Design-to-Code Alignment
Before
- —13 irregular font sizes — no shared scale
- —~50% color system adherence across screens
- —Hardcoded values scattered across 72+ Dart files
- —Multiple divergent activity card variants
- —Spinner loaders on every loading state
- —Design and code drifting further apart each sprint
After
- ✓7-step type scale — 67% reduction in entropy
- ✓100% color token coverage, zero hardcoded hex values
- ✓−800 net lines of code after token sweep
- ✓Single activity card component across all surfaces
- ✓All spinners replaced with shimmer skeletons
- ✓Figma and code in sync — same-day design-to-ship
Impact
What the AI-Augmented Workflow Unlocked
One designer. Team-scale output.
12 major design initiatives shipped in 6 weeks — new features, UX overhauls, a design system, and codebase alignment. AI acted as a force multiplier, not a replacement for design judgment.
Design-to-code cycle: weeks → same day.
Figma MCP eliminated the translation gap. Design intent reached production the day it was finalized — and bugs found on device fed back into both Figma and code simultaneously.
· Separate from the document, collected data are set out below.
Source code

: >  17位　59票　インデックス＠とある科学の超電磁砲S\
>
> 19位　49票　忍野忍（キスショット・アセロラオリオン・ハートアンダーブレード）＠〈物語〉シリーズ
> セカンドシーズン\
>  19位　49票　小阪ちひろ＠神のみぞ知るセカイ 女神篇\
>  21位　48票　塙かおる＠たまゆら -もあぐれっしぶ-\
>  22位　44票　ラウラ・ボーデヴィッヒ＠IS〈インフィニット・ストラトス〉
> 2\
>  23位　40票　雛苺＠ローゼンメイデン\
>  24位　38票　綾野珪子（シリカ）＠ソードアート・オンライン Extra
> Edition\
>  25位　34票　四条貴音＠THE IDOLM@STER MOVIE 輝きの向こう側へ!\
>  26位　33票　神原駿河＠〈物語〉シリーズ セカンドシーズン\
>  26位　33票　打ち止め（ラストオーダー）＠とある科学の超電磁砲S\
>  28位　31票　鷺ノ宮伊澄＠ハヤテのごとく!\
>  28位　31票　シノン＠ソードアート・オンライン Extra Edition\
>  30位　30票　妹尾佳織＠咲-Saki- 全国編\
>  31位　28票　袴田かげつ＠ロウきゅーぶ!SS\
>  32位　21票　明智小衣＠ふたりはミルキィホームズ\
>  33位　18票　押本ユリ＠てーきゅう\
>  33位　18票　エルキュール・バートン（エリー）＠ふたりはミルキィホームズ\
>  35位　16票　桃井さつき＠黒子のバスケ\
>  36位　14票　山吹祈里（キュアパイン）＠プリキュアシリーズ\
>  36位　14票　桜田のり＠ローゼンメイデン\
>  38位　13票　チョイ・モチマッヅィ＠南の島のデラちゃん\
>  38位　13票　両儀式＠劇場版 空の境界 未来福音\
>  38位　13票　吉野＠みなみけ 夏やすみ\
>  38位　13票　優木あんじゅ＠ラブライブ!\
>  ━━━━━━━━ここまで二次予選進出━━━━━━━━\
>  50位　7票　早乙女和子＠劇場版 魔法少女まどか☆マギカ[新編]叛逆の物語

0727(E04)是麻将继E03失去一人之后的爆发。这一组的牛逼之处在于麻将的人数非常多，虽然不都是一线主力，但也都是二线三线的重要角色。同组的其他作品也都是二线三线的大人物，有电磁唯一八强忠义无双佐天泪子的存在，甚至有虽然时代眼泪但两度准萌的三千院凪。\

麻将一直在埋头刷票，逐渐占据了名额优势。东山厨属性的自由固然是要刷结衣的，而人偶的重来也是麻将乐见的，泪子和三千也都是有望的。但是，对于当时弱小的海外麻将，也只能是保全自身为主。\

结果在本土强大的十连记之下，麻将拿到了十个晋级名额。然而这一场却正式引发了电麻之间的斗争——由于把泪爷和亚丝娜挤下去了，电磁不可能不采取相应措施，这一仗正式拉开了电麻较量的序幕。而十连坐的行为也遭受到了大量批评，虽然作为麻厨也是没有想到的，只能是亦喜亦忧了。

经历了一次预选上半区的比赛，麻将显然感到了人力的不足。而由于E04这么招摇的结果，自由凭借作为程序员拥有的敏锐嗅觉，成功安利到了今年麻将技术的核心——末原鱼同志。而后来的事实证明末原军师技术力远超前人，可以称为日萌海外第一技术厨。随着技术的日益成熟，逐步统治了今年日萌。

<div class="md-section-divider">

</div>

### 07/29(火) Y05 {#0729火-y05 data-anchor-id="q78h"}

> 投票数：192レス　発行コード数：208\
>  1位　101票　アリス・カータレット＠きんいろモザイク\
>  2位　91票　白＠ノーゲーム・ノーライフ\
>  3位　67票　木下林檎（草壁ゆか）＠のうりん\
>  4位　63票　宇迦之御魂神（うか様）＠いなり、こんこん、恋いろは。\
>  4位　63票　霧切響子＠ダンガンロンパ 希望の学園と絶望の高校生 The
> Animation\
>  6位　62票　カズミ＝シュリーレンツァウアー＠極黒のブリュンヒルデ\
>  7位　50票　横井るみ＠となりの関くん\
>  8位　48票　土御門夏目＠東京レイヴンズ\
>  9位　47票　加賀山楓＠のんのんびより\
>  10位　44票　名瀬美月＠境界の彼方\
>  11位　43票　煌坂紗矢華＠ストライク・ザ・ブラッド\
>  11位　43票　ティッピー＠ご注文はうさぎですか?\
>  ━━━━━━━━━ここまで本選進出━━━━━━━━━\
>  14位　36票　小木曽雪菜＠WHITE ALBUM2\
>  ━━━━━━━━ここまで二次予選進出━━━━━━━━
A system the team can own.
The token-based design system and standardized codebase mean the next sprint — or the next designer — starts from a solid foundation rather than accumulated technical and design debt.
Reflection
The AI workflow isn't about replacing design judgment — it's about removing friction between thinking and making. The strategy, the systems thinking, the user empathy: that's still the designer's job. AI just means less time lost in translation.